MATERIAL PROVIDED: Begin
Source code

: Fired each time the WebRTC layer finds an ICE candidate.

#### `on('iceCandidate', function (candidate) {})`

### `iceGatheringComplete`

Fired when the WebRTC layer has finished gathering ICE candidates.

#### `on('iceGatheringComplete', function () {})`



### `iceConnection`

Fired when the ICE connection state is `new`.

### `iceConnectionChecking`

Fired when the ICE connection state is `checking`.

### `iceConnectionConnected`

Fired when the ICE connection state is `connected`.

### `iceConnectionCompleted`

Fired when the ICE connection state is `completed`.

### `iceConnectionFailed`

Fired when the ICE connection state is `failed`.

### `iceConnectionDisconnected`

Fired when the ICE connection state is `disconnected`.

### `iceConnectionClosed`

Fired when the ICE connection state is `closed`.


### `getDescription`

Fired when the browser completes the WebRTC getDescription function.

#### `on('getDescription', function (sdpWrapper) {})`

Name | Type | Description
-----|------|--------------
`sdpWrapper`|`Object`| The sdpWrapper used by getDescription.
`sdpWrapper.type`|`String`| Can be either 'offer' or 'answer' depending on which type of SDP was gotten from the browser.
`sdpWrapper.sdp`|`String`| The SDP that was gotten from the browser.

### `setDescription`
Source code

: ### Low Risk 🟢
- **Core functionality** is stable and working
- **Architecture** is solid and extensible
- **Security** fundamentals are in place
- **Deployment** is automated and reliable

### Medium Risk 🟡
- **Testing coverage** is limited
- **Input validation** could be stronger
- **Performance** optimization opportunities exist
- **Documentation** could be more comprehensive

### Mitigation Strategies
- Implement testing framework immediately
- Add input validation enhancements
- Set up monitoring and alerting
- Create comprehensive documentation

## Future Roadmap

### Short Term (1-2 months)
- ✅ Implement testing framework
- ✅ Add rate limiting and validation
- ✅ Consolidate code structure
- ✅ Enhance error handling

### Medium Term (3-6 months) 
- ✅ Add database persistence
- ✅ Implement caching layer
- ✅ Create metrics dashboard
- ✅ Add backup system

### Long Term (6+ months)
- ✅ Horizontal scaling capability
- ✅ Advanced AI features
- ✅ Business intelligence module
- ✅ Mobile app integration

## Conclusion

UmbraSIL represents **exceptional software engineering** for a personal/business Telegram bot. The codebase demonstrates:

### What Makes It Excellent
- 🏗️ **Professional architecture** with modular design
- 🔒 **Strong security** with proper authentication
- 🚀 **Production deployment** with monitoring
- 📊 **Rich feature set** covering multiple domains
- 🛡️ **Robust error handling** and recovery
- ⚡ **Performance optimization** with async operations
MATERIAL PROVIDED: End
- WORK INSTRUCTION
Which lines above contain the word "String"? List them.

- PROBLEM SOLUTION
`sdpWrapper.type`|`String`| Can be either 'offer' or 'answer' depending on which type of SDP was gotten from the browser.
`sdpWrapper.sdp`|`String`| The SDP that was gotten from the browser.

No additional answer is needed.